* **Provided data**
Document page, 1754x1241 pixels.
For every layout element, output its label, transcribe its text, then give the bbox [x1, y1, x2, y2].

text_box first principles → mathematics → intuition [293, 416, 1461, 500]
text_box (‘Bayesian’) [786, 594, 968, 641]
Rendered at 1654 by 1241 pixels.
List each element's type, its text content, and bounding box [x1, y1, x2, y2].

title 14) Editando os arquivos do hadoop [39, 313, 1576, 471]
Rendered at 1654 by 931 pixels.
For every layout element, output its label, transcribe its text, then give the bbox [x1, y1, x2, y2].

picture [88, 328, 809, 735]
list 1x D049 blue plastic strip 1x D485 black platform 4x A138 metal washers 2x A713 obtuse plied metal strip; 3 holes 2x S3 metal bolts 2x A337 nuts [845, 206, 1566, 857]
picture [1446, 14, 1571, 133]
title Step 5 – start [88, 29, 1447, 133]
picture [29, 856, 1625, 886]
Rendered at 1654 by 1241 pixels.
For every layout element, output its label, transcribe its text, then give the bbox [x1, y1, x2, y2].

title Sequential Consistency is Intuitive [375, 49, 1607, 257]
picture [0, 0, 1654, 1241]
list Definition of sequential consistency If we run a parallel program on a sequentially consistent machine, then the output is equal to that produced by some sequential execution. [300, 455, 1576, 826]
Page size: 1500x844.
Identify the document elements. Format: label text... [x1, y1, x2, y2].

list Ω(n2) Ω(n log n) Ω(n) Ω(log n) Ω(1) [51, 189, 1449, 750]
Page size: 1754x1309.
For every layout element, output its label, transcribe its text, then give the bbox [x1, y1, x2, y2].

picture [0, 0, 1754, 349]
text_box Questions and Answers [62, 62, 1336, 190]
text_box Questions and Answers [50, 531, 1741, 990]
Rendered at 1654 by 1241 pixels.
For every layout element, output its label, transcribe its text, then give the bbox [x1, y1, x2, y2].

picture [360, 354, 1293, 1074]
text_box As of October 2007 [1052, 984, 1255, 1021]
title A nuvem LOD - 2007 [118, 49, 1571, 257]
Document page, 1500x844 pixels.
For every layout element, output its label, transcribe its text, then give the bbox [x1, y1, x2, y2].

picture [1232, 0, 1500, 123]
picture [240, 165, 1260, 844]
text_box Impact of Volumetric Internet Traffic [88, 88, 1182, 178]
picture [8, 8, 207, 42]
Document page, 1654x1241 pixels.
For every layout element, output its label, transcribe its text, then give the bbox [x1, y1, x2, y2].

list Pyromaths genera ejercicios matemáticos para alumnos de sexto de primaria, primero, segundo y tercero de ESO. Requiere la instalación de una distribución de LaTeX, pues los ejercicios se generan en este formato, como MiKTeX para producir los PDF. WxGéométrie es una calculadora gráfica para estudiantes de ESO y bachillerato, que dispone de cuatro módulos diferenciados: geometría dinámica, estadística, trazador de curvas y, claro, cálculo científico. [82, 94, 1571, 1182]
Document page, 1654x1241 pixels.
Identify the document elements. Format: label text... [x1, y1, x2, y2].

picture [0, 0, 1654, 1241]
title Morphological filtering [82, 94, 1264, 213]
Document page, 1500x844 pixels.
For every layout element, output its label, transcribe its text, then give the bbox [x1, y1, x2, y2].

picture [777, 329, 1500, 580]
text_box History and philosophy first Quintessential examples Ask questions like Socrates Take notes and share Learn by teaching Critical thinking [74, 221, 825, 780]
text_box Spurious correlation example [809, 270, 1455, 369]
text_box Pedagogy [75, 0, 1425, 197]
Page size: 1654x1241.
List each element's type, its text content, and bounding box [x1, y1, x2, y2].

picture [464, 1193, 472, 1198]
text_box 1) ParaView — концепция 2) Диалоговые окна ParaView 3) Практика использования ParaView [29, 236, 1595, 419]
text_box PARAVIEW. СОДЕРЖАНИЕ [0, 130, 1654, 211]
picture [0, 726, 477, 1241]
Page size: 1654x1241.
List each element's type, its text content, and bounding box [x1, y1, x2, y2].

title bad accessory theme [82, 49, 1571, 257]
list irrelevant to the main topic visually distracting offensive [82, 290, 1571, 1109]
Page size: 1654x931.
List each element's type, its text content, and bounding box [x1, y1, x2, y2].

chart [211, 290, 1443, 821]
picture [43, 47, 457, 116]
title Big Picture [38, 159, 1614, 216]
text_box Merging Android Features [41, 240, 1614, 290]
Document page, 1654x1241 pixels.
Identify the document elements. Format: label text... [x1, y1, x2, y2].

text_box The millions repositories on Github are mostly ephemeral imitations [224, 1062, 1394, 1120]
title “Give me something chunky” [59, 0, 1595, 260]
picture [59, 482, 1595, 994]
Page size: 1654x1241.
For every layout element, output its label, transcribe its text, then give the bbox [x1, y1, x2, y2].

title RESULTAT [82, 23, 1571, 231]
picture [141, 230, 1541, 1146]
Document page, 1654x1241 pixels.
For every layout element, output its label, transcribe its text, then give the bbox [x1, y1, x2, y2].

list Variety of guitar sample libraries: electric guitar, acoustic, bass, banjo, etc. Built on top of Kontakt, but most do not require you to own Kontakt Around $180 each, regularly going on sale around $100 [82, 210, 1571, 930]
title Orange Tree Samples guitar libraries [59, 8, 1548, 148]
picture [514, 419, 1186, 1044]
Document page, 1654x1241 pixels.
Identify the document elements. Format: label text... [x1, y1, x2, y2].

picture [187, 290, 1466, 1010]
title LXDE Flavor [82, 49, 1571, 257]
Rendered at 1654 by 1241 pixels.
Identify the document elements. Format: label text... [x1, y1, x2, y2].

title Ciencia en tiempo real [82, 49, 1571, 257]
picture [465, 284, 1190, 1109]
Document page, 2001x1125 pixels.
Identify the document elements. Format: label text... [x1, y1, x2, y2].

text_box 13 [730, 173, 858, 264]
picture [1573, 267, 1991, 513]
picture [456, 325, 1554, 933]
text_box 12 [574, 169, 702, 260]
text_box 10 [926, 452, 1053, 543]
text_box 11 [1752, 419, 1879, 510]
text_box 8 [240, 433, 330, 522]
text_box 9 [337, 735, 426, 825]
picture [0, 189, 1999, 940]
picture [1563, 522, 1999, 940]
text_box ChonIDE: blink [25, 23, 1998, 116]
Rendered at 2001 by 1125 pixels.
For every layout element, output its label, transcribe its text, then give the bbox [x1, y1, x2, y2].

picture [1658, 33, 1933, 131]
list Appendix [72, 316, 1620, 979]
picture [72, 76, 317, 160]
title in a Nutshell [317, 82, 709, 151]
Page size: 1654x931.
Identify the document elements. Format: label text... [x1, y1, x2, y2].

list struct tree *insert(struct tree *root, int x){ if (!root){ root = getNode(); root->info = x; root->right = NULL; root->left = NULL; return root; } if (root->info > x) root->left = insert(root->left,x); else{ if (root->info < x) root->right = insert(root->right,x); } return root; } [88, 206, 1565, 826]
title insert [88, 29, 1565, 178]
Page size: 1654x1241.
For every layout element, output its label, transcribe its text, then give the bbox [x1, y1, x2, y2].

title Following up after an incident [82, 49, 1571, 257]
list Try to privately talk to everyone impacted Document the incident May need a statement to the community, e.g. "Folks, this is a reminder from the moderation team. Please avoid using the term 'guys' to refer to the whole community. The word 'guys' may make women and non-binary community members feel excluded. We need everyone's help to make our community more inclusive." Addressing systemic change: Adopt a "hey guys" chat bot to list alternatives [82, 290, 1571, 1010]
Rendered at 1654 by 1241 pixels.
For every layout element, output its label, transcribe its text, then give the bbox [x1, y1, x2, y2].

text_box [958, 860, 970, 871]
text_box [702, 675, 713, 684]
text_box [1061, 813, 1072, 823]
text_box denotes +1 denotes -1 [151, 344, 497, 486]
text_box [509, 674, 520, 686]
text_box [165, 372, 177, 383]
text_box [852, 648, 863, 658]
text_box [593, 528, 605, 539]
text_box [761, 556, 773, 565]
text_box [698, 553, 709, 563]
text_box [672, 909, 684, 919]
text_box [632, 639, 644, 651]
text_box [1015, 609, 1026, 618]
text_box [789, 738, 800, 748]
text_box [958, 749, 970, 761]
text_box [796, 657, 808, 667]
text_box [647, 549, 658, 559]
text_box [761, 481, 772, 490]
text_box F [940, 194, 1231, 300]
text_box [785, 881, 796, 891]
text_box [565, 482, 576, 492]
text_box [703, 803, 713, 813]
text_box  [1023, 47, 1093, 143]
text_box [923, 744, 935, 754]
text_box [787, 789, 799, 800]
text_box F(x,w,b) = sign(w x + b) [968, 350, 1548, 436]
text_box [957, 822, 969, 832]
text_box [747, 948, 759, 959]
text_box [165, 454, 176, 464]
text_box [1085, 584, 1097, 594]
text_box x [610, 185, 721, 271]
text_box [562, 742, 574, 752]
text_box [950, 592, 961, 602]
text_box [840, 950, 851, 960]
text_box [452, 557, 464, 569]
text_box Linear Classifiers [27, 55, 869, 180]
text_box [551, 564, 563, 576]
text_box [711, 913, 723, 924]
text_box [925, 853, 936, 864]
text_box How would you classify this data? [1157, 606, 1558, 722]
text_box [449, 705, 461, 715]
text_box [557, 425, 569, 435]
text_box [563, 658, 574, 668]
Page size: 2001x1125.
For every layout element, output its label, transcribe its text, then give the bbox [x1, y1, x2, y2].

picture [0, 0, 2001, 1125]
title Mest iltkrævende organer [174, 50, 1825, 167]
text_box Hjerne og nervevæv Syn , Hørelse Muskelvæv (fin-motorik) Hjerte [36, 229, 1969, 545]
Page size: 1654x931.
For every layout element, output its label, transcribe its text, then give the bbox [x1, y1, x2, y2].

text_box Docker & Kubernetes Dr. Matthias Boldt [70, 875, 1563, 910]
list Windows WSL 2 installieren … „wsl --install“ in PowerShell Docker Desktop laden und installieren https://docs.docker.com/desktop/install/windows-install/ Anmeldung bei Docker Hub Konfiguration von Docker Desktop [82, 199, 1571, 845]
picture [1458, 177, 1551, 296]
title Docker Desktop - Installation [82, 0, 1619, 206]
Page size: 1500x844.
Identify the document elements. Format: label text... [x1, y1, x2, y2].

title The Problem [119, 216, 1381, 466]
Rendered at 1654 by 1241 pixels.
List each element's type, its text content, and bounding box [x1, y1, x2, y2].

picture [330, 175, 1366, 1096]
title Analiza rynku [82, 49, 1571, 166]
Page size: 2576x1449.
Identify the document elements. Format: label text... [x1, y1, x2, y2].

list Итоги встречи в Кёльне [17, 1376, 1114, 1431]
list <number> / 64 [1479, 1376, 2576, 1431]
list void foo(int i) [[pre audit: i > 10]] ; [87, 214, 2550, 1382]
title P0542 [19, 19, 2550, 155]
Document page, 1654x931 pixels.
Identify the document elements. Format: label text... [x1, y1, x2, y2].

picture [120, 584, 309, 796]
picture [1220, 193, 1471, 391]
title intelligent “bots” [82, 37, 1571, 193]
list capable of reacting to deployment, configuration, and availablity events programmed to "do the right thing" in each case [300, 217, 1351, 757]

* **Work to be completed**
Reproduce verbatim the portion of the records that begins with the very first line and ends with the line containing "text_box (‘Bayesian’) [786, 594, 968, 641]", including both of these lines.

* **Right answer**
Document page, 1754x1241 pixels.
For every layout element, output its label, transcribe its text, then give the bbox [x1, y1, x2, y2].

text_box first principles → mathematics → intuition [293, 416, 1461, 500]
text_box (‘Bayesian’) [786, 594, 968, 641]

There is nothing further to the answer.